### What you are asked to do
Find every line in the records below that contains the word "lines", and copy each such line.

>>>>>

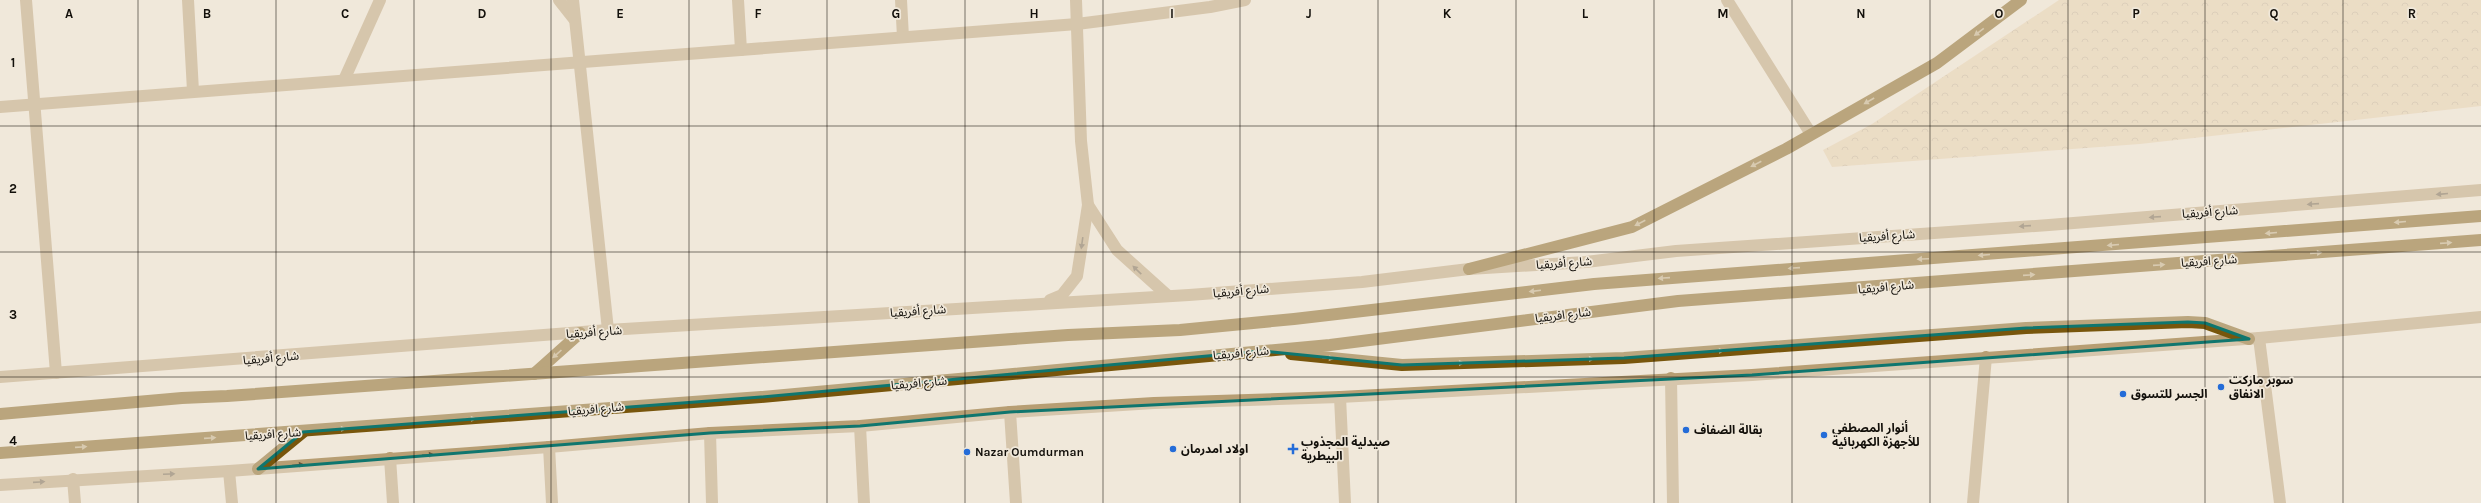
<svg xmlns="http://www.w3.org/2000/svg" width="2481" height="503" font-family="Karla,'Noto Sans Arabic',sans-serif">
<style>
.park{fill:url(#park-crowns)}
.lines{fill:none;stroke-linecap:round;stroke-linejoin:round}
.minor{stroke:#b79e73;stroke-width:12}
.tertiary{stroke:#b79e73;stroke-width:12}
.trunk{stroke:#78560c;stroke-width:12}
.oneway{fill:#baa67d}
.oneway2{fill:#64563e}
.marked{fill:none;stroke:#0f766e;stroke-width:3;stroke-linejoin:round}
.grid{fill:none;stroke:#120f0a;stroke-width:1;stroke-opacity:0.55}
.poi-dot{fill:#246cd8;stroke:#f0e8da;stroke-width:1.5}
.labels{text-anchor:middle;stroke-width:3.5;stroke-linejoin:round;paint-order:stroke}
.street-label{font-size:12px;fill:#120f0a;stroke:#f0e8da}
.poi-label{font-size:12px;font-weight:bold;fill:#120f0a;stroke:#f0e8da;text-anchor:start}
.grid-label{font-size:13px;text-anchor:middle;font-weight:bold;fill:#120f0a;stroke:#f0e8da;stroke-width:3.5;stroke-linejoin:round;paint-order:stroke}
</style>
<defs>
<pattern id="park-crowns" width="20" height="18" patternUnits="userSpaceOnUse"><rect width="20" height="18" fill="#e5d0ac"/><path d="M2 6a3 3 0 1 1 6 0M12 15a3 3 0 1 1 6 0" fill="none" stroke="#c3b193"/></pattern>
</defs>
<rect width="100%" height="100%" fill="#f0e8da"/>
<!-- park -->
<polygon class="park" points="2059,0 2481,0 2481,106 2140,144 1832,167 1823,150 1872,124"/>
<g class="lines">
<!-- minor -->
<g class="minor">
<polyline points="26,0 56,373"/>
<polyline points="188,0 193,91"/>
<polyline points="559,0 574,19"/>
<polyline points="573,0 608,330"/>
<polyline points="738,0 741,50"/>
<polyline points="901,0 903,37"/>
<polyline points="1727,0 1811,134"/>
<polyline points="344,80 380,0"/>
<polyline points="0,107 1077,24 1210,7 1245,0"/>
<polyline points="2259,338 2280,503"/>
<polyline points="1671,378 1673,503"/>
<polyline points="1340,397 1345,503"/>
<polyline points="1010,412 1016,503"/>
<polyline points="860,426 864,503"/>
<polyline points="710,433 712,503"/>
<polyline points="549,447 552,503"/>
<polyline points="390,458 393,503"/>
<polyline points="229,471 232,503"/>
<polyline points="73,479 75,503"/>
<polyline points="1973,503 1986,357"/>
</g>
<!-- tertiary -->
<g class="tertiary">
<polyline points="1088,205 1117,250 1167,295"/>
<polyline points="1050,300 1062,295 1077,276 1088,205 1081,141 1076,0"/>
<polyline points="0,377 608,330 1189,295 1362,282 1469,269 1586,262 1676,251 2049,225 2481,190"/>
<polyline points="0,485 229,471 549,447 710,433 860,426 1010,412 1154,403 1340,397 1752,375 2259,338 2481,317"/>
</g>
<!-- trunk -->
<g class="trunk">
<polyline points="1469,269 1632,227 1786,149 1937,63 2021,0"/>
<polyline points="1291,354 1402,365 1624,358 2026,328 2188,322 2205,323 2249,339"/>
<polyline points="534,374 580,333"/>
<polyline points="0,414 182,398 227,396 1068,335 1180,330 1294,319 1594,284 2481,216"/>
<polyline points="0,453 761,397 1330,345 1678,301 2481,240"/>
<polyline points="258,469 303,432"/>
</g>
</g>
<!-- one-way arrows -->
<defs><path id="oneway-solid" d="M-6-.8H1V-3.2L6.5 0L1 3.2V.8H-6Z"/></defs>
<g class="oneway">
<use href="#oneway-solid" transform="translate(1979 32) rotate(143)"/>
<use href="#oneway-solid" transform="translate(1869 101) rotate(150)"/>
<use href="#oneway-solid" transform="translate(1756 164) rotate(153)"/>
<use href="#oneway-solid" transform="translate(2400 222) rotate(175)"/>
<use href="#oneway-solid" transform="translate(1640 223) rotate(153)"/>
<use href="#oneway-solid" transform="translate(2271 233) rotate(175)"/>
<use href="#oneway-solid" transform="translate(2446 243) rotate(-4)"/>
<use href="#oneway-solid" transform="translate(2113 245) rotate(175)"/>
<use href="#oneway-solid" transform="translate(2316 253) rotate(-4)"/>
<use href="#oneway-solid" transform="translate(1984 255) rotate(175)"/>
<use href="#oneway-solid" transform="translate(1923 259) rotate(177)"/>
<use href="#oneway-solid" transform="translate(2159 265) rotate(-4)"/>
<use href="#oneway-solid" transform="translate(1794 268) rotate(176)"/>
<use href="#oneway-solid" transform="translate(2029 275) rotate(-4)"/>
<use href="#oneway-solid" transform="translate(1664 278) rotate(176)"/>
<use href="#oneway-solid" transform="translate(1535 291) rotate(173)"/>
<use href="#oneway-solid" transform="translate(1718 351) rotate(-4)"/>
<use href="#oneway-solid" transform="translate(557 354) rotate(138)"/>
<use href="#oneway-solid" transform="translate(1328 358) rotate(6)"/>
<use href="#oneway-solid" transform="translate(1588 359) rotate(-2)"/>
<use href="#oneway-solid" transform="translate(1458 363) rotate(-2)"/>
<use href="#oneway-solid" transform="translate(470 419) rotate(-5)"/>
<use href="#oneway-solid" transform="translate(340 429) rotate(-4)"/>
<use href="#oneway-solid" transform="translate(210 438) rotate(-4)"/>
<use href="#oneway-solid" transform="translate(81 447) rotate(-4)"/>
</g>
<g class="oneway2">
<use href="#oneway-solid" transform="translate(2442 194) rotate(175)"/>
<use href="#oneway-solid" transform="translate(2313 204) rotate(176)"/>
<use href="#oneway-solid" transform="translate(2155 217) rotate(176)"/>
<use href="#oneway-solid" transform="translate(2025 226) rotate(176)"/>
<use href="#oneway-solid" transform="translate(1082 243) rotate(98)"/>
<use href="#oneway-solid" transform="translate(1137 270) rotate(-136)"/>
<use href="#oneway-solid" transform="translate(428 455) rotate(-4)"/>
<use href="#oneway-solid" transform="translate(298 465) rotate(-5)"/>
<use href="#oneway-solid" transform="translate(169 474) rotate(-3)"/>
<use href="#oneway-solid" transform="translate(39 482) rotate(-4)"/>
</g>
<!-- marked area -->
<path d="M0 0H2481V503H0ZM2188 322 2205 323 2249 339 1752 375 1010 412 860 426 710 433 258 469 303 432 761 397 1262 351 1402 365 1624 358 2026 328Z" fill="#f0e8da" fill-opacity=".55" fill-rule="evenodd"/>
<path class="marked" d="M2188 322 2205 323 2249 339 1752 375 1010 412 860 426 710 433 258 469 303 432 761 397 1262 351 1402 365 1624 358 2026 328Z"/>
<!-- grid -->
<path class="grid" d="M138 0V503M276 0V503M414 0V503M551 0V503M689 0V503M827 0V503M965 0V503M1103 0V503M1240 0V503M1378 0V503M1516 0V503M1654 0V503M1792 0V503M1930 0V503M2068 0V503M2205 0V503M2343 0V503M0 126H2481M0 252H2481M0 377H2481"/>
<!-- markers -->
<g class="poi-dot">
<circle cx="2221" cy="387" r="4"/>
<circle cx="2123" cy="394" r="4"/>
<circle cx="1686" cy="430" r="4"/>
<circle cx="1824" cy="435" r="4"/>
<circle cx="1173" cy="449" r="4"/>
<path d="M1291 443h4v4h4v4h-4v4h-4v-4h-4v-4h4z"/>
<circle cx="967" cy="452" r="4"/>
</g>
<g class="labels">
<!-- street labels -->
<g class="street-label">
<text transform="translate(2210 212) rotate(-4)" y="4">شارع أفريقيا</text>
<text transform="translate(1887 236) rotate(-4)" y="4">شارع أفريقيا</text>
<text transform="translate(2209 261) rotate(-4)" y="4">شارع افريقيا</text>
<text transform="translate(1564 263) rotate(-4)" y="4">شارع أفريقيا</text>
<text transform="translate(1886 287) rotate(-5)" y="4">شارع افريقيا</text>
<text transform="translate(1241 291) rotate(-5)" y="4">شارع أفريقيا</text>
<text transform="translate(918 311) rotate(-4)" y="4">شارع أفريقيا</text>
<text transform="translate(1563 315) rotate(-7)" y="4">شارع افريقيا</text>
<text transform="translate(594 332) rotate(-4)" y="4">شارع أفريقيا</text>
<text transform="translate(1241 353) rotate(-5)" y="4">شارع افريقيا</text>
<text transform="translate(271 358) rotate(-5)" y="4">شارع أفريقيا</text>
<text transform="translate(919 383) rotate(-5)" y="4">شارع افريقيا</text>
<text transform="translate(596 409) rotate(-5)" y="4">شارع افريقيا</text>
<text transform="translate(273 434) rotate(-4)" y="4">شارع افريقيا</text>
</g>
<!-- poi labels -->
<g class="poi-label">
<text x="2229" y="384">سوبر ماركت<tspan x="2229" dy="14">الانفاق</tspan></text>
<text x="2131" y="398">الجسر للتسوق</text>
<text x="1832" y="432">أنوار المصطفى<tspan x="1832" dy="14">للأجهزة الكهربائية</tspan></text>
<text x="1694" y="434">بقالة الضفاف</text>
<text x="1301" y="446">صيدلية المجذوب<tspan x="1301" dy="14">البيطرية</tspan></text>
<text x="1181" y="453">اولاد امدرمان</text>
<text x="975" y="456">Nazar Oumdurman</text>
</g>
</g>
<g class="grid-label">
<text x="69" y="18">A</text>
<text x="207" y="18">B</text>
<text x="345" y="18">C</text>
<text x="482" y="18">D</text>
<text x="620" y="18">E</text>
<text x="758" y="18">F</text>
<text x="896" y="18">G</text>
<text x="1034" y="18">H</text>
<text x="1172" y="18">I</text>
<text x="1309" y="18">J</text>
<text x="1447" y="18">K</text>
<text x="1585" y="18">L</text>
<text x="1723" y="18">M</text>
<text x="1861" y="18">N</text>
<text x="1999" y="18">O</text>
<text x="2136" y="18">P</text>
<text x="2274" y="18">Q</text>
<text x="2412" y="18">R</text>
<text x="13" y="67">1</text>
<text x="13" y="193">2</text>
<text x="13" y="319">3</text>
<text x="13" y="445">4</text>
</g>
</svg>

<<<<<

### Result
.lines{fill:none;stroke-linecap:round;stroke-linejoin:round}
<g class="lines">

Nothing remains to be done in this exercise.